━━ The input
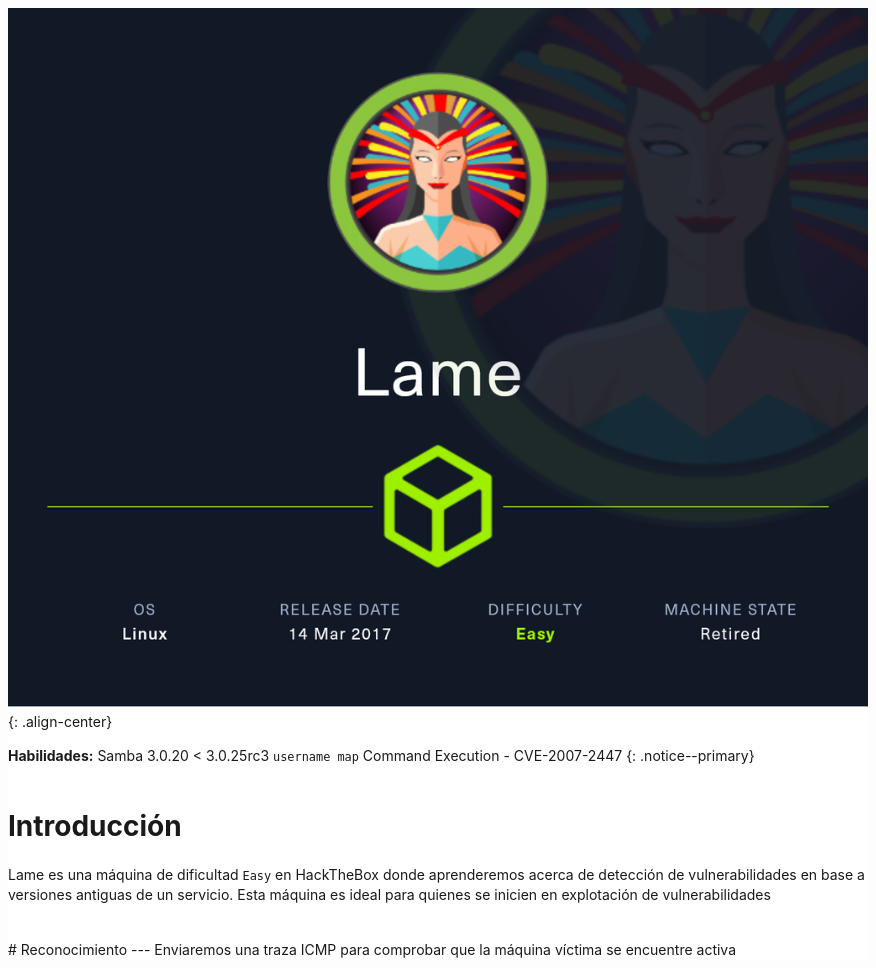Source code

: ![image-center](/assets/images/posts/lame-hackthebox.png)
{: .align-center}

**Habilidades:** Samba 3.0.20 < 3.0.25rc3 `username map` Command Execution - CVE-2007-2447 
{: .notice--primary}

# Introducción

Lame es una máquina de dificultad `Easy` en HackTheBox donde aprenderemos acerca de detección de vulnerabilidades en base a versiones antiguas de un servicio. Esta máquina es ideal para quienes se inicien en explotación de vulnerabilidades

<br>
# Reconocimiento
---
Enviaremos una traza ICMP para comprobar que la máquina víctima se encuentre activa
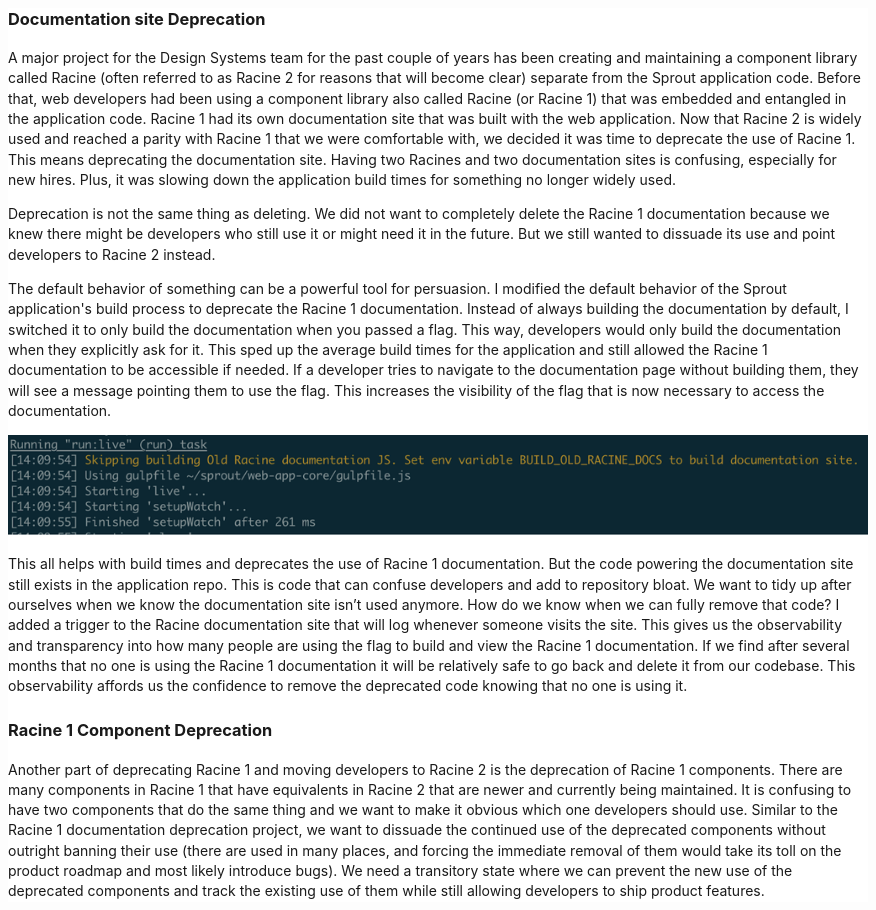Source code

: ### Documentation site Deprecation
A major project for the Design Systems team for the past couple of years has been creating and maintaining a component library called Racine (often referred to as Racine 2 for reasons that will become clear) separate from the Sprout application code. Before that, web developers had been using a component library also called Racine (or Racine 1) that was embedded and entangled in the application code. Racine 1 had its own documentation site that was built with the web application. Now that Racine 2 is widely used and reached a parity with Racine 1 that we were comfortable with, we decided it was time to deprecate the use of Racine 1. This means deprecating the documentation site. Having two Racines and two documentation sites is confusing, especially for new hires. Plus, it was slowing down the application build times for something no longer widely used.

Deprecation is not the same thing as deleting. We did not want to completely delete the Racine 1 documentation because we knew there might be developers who still use it or might need it in the future. But we still wanted to dissuade its use and point developers to Racine 2 instead. 

The default behavior of something can be a powerful tool for persuasion. I modified the default behavior of the Sprout application's build process to deprecate the Racine 1 documentation. Instead of always building the documentation by default, I switched it to only build the documentation when you passed a flag. This way, developers would only build the documentation when they explicitly ask for it. This sped up the average build times for the application and still allowed the Racine 1 documentation to be accessible if needed. If a developer tries to navigate to the documentation page without building them, they will see a message pointing them to use the flag. This increases the visibility of the flag that is now necessary to access the documentation.

![Deprecation message in build output](/media/deprecation-message-build.png)

This all helps with build times and deprecates the use of Racine 1 documentation. But the code powering the documentation site still exists in the application repo. This is code that can confuse developers and add to repository bloat. We want to tidy up after ourselves when we know the documentation site isn’t used anymore. How do we know when we can fully remove that code? I added a trigger to the Racine documentation site that will log whenever someone visits the site. This gives us the observability and transparency into how many people are using the flag to build and view the Racine 1 documentation. If we find after several months that no one is using the Racine 1 documentation it will be relatively safe to go back and delete it from our codebase. This observability affords us the confidence to remove the deprecated code knowing that no one is using it.

### Racine 1 Component Deprecation
Another part of deprecating Racine 1 and moving developers to Racine 2 is the deprecation of Racine 1 components. There are many components in Racine 1 that have equivalents in Racine 2 that are newer and currently being maintained. It is confusing to have two components that do the same thing and we want to make it obvious which one developers should use. Similar to the Racine 1 documentation deprecation project, we want to dissuade the continued use of the deprecated components without outright banning their use (there are used in many places, and forcing the immediate removal of them would take its toll on the product roadmap and most likely introduce bugs). We need a transitory state where we can prevent the new use of the deprecated components and track the existing use of them while still allowing developers to ship product features.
━━━━
__What the task asks__: Apart from the pictures, the material above has to be repeated exactly.

__Answer for the task__:
Source code

: ![image-center](/assets/images/posts/lame-hackthebox.png)
{: .align-center}

**Habilidades:** Samba 3.0.20 < 3.0.25rc3 `username map` Command Execution - CVE-2007-2447 
{: .notice--primary}

# Introducción

Lame es una máquina de dificultad `Easy` en HackTheBox donde aprenderemos acerca de detección de vulnerabilidades en base a versiones antiguas de un servicio. Esta máquina es ideal para quienes se inicien en explotación de vulnerabilidades

<br>
# Reconocimiento
---
Enviaremos una traza ICMP para comprobar que la máquina víctima se encuentre activa
Source code

: ### Documentation site Deprecation
A major project for the Design Systems team for the past couple of years has been creating and maintaining a component library called Racine (often referred to as Racine 2 for reasons that will become clear) separate from the Sprout application code. Before that, web developers had been using a component library also called Racine (or Racine 1) that was embedded and entangled in the application code. Racine 1 had its own documentation site that was built with the web application. Now that Racine 2 is widely used and reached a parity with Racine 1 that we were comfortable with, we decided it was time to deprecate the use of Racine 1. This means deprecating the documentation site. Having two Racines and two documentation sites is confusing, especially for new hires. Plus, it was slowing down the application build times for something no longer widely used.

Deprecation is not the same thing as deleting. We did not want to completely delete the Racine 1 documentation because we knew there might be developers who still use it or might need it in the future. But we still wanted to dissuade its use and point developers to Racine 2 instead. 

The default behavior of something can be a powerful tool for persuasion. I modified the default behavior of the Sprout application's build process to deprecate the Racine 1 documentation. Instead of always building the documentation by default, I switched it to only build the documentation when you passed a flag. This way, developers would only build the documentation when they explicitly ask for it. This sped up the average build times for the application and still allowed the Racine 1 documentation to be accessible if needed. If a developer tries to navigate to the documentation page without building them, they will see a message pointing them to use the flag. This increases the visibility of the flag that is now necessary to access the documentation.

![Deprecation message in build output](/media/deprecation-message-build.png)

This all helps with build times and deprecates the use of Racine 1 documentation. But the code powering the documentation site still exists in the application repo. This is code that can confuse developers and add to repository bloat. We want to tidy up after ourselves when we know the documentation site isn’t used anymore. How do we know when we can fully remove that code? I added a trigger to the Racine documentation site that will log whenever someone visits the site. This gives us the observability and transparency into how many people are using the flag to build and view the Racine 1 documentation. If we find after several months that no one is using the Racine 1 documentation it will be relatively safe to go back and delete it from our codebase. This observability affords us the confidence to remove the deprecated code knowing that no one is using it.

### Racine 1 Component Deprecation
Another part of deprecating Racine 1 and moving developers to Racine 2 is the deprecation of Racine 1 components. There are many components in Racine 1 that have equivalents in Racine 2 that are newer and currently being maintained. It is confusing to have two components that do the same thing and we want to make it obvious which one developers should use. Similar to the Racine 1 documentation deprecation project, we want to dissuade the continued use of the deprecated components without outright banning their use (there are used in many places, and forcing the immediate removal of them would take its toll on the product roadmap and most likely introduce bugs). We need a transitory state where we can prevent the new use of the deprecated components and track the existing use of them while still allowing developers to ship product features.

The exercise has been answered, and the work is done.